▶ EXERCISE AIM: Go through the records below and copy out every line holding "lines".

▶ RECORDED INFORMATION:

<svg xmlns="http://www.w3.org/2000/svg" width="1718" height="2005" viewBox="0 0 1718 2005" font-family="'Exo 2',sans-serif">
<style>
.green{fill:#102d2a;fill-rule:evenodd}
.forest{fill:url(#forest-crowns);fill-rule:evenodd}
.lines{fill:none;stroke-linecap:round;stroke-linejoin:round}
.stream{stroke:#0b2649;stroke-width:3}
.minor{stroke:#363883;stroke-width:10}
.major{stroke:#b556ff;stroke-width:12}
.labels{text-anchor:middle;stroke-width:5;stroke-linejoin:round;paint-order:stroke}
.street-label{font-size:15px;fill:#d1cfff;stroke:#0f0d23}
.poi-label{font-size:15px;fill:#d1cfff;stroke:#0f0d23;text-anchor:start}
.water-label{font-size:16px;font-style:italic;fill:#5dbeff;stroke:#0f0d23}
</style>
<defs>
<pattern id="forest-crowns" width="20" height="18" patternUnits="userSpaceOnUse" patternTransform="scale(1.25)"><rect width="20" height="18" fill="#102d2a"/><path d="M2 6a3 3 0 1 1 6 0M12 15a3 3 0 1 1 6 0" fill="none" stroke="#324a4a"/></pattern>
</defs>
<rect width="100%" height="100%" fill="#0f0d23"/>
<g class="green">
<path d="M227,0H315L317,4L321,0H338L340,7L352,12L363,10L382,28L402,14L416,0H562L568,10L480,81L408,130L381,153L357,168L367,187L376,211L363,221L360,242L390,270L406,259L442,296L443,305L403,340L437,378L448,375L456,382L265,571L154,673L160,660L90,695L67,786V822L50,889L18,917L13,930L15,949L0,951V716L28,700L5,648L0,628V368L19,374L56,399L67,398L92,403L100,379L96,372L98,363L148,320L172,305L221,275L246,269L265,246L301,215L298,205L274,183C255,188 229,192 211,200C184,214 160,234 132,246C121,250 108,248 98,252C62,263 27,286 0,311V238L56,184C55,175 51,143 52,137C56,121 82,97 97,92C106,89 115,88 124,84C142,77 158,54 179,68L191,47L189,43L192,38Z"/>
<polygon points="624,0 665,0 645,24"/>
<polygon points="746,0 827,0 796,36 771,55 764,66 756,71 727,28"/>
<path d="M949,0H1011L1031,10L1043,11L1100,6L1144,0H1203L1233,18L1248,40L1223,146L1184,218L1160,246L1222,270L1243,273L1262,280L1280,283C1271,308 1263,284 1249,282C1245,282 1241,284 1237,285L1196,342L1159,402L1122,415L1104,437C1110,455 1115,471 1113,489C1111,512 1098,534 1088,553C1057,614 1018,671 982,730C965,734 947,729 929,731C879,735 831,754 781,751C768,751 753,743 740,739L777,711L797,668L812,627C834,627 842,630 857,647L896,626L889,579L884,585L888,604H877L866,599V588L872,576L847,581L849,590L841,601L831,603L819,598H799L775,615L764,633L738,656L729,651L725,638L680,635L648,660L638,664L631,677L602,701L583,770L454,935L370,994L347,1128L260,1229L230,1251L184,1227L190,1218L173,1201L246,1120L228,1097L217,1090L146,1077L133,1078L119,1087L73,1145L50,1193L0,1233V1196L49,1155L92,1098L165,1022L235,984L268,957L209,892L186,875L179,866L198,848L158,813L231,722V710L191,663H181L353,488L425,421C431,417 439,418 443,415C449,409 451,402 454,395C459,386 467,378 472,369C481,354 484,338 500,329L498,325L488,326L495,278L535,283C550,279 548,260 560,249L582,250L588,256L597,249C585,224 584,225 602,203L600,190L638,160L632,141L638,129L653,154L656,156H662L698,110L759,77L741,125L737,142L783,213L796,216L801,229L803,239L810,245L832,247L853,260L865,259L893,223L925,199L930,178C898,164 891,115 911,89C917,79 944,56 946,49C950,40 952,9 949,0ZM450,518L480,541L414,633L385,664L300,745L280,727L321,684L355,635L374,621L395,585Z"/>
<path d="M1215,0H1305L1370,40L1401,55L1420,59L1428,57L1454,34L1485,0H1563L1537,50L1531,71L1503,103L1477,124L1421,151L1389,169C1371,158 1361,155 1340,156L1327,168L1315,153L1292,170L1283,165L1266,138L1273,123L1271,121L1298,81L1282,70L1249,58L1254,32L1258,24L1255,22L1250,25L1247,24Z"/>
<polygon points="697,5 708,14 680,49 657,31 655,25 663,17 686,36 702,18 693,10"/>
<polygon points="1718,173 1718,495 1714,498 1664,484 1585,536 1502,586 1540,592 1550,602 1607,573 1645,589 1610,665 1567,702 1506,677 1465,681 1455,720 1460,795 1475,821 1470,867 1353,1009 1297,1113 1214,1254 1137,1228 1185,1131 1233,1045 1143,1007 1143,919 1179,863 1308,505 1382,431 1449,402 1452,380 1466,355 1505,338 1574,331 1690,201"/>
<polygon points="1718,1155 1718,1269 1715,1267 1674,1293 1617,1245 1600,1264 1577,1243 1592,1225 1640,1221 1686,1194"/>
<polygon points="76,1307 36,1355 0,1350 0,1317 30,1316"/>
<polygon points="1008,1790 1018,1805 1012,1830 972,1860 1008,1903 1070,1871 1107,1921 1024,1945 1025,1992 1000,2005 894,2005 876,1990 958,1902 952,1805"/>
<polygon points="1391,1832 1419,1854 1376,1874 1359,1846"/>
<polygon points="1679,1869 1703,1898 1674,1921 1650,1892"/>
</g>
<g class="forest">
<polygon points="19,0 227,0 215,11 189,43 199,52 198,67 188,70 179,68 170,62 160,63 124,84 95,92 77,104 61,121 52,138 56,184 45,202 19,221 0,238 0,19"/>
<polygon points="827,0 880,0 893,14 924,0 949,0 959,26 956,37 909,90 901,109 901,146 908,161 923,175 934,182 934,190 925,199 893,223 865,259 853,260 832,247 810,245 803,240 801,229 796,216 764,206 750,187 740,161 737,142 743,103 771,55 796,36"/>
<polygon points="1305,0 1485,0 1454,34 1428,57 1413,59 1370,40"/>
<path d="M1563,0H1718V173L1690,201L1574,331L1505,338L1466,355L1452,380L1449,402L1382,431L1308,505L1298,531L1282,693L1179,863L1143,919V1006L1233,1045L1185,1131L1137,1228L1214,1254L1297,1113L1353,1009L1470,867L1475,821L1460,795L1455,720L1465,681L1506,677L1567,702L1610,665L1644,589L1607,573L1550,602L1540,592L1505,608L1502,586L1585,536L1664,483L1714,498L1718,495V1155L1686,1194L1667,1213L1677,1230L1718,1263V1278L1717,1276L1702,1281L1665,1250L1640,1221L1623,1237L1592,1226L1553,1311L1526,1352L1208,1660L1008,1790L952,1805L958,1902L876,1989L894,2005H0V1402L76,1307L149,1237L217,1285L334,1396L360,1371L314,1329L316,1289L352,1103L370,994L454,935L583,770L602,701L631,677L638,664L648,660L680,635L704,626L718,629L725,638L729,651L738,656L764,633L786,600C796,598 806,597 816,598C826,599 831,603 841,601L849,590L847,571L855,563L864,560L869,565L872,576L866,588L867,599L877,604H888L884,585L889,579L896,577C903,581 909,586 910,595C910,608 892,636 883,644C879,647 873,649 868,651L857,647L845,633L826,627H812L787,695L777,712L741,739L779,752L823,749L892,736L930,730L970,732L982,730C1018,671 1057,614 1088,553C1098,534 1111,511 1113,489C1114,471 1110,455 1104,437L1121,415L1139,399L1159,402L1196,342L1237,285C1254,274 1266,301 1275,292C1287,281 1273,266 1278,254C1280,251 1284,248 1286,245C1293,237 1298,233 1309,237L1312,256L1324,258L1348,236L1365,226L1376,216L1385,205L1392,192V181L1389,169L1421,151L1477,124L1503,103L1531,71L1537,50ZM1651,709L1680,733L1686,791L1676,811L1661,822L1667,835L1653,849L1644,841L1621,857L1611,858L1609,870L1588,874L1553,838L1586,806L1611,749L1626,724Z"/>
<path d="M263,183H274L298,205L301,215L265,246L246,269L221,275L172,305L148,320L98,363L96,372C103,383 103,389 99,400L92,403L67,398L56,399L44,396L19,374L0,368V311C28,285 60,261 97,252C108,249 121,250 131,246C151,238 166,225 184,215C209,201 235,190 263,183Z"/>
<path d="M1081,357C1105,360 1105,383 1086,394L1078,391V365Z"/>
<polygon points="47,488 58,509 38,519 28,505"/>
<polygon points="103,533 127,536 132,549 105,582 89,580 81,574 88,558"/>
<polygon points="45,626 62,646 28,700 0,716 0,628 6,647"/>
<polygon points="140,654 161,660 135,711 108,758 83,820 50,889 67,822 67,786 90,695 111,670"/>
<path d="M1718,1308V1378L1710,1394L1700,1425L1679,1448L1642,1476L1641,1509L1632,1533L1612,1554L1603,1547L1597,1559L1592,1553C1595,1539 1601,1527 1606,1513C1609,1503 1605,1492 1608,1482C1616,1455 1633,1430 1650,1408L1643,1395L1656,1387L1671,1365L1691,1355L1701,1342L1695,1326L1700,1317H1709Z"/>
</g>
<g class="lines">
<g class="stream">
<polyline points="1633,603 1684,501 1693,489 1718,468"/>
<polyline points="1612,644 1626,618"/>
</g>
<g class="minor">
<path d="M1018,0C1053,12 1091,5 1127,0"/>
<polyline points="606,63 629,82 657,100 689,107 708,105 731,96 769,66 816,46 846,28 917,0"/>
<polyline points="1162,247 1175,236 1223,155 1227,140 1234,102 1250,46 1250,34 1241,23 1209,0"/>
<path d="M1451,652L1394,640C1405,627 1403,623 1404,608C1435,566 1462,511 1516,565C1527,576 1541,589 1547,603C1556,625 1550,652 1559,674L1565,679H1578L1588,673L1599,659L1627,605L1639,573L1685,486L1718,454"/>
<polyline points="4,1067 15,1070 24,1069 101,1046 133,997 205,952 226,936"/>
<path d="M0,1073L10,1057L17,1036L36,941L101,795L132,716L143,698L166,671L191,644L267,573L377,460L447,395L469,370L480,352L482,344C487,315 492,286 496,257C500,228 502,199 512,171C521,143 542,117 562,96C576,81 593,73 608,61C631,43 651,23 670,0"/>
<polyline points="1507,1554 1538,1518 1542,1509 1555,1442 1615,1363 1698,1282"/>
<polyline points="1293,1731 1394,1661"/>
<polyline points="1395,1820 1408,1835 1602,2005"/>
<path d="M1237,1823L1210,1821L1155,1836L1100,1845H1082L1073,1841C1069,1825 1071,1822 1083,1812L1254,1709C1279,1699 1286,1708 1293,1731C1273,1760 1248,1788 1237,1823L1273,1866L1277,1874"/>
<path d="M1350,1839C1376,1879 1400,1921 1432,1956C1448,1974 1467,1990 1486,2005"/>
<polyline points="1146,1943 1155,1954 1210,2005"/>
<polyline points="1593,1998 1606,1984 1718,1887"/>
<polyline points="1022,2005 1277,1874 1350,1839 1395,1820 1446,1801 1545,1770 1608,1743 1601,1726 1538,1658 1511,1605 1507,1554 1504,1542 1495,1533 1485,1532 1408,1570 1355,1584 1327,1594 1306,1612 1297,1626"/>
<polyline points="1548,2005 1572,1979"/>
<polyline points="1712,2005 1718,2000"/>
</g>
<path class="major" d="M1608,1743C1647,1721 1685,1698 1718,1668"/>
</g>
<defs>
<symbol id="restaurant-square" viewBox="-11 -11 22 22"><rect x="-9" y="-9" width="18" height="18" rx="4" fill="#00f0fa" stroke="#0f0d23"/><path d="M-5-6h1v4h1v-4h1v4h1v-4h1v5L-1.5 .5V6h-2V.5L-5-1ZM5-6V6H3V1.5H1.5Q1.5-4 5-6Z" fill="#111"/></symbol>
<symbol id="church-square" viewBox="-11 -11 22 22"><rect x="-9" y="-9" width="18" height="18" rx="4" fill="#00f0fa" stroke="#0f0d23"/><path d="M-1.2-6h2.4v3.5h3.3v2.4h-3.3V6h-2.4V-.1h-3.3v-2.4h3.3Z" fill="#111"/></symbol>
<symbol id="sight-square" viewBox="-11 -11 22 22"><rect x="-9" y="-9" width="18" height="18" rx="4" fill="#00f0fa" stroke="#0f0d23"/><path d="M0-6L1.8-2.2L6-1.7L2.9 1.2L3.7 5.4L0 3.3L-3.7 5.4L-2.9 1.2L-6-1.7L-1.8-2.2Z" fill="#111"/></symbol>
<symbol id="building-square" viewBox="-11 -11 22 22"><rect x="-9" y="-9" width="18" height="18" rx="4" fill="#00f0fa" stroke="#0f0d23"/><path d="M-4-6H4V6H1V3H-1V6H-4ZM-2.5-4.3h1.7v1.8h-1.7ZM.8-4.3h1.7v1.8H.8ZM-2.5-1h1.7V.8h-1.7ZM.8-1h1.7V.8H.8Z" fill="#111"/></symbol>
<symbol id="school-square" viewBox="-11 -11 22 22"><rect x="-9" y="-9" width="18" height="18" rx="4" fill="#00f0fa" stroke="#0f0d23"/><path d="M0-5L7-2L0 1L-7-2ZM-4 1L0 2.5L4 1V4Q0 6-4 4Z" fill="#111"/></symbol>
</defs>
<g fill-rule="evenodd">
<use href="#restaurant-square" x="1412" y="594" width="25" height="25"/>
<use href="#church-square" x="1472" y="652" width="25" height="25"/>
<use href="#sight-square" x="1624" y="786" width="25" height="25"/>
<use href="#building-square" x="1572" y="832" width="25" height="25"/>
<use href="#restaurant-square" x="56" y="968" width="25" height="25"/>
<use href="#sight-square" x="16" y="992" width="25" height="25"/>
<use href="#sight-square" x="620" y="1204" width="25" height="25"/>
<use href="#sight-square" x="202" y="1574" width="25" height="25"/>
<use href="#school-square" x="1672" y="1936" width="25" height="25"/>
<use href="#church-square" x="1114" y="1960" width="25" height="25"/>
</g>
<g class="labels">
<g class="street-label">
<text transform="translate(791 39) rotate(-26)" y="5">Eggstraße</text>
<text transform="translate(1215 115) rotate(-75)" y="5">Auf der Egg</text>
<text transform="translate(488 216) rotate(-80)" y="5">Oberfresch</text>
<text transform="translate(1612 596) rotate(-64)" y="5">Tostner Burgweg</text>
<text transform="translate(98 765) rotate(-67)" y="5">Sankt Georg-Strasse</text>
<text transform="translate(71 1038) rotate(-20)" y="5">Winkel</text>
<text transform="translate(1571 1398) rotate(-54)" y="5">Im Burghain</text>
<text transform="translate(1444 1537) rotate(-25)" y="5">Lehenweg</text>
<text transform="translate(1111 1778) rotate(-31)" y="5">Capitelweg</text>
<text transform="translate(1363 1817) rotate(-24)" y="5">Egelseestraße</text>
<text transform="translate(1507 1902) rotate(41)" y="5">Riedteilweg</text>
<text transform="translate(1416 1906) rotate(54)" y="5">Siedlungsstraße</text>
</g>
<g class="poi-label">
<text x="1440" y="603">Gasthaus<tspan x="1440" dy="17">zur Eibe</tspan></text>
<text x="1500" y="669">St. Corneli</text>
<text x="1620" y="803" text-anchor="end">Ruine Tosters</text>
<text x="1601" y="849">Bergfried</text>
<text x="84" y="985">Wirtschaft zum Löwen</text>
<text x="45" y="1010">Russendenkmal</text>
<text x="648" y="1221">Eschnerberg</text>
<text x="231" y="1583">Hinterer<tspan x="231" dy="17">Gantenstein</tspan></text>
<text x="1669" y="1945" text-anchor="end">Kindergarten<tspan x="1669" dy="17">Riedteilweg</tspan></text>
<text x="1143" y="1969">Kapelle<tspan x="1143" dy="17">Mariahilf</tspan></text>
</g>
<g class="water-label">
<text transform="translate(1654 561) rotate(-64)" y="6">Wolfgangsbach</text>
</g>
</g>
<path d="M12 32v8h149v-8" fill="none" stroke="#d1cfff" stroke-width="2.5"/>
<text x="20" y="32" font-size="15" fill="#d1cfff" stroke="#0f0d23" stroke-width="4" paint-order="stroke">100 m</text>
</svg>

▶ WRITTEN ANSWER:
.lines{fill:none;stroke-linecap:round;stroke-linejoin:round}
<g class="lines">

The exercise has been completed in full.